The baby steps into the glass-half-empty zone aren't entirely disastrous. Sure, there are the usual rousing professor speeches featuring tired tortoise-and-the-hare metaphors. But there's also a senior Jeetu Bhaiya-style character who is, for once, a simmering tragedy. Sunny Hinduja is soulful as Sandeep, Abhilash's mentor-like roommate who doesn't just exist to inspire the newbies. Sandeep's is a common story, and a rare instance of TVF acknowledging the lesser side of striving. He defines the penultimate episode and its potentially iconic climax involving exam results and slow-motion rainfall. But just when you think Sandeep is the darkness that these shows have sorely missed, the final episode engages in an epic copout; another sentimental speech undoes all the legwork.

The other performances are alright, even if some seem to be playing to the gallery of fandom. As uncomfortable as he looks with a sarkaari moustache, it's nice to see Naveen Kasturia break back into this space after breaking out with the landscape-altering Pitchers in 2015. He is tailor-made to play the kind of person that Abhilash is – determined but naïve at once.

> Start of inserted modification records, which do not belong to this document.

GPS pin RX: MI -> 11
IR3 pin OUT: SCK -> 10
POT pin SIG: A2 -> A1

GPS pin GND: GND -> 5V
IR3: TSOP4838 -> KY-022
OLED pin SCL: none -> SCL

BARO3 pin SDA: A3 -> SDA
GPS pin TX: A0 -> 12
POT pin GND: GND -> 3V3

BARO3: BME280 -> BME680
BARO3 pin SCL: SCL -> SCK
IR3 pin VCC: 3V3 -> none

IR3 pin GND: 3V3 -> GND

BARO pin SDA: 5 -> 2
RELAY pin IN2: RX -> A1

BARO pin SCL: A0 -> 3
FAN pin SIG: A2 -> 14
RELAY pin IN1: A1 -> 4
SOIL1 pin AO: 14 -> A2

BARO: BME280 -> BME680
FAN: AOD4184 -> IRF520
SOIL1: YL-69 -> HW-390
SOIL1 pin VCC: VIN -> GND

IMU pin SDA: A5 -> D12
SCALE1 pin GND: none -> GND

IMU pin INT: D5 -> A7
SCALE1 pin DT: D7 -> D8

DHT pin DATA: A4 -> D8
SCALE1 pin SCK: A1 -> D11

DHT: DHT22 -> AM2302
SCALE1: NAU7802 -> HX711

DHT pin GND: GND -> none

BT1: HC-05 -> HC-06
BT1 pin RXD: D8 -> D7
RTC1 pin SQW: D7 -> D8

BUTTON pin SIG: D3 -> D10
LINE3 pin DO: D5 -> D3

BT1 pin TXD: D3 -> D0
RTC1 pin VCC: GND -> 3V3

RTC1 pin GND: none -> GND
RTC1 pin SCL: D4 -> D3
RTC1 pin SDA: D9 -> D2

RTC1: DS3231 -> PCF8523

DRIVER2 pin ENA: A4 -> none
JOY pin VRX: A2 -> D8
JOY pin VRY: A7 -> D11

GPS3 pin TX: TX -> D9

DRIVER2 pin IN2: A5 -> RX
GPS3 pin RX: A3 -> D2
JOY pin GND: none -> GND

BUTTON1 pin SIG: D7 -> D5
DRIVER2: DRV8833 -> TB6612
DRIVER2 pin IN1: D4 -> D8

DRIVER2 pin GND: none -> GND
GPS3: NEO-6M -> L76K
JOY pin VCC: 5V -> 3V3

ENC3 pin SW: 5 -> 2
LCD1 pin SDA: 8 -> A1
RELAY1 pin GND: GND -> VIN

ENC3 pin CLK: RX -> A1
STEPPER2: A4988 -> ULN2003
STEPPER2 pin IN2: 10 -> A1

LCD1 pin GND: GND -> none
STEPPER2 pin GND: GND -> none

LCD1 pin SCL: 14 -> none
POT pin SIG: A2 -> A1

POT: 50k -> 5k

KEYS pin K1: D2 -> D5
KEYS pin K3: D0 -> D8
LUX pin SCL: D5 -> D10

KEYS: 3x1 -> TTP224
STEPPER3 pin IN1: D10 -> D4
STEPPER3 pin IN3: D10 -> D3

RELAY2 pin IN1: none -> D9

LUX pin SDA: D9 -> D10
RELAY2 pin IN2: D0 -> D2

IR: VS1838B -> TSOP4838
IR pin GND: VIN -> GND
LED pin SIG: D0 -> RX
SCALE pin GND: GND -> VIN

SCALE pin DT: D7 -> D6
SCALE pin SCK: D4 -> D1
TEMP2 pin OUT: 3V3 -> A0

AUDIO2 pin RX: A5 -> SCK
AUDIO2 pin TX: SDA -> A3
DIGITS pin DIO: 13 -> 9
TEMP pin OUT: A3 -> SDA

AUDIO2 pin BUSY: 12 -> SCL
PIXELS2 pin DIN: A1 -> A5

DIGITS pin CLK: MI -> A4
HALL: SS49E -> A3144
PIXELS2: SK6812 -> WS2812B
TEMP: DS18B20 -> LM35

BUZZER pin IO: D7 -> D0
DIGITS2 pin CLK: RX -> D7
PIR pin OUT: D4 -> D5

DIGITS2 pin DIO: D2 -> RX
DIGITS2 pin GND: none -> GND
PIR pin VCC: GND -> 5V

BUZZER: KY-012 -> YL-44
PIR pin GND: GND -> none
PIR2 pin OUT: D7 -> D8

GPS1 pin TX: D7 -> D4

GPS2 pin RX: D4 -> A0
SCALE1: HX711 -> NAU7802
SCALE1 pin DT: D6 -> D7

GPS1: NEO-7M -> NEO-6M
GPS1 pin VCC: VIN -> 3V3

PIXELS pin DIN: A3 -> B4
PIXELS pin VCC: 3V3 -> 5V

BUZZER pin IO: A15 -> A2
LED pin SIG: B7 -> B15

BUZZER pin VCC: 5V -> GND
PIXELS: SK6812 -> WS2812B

The organic perplexed-beta-male look that Kasturia wears has probably limited his roles over time, but it informs an important part of Abhilash's arc. Abhilash puts his relationship in jeopardy because he typifies the Indian male who theorises – rather than experiences – everything in life. He has a textbook knowledge of living, including loving and relationships, which allows Kasturia to make a Whiplash-like split-up sequence look feasible. He also humanises the kind of wide-eyed student who idolises seniors so that he gets a legitimate excuse to bolster his own philosophies.

That being said, I'm choosing to end this review on a critical note – by dedicating a few lines to TVF's exasperating, over-smart, forced and downright unsubtle brand endorsement problem. It's not harmless anymore. It's all-out, soul-selling disfiguration: the plugs of an online-teaching app (which I refuse to name) are unrelenting in Aspirants, ruining the rhythm of entire episodes. Remember how Jackie Shroff's character in Yaadein has 'a weakness' for Pass Pass and Coca Cola? This is worse. I understand that most web shows are sustained by their sponsors, but in every other scene, one character asks another if he's downloaded the super-cool app and accessed its latest features. The writers try to get cute and integrate it into the setting, but I can almost smell the ink on the contract clauses. There is simply no escaping the creative compromise that a web series must make just to exist. The dry mentions pull you out of the Aspirants universe and dump you into the cash-grabbing interval at a suburban multiplex – or worse, a pop-up ad obstructing a YouTube video. I'm not sure that's an aspirational message to give the kids today. But then again, it flatters the spirit of future government employees.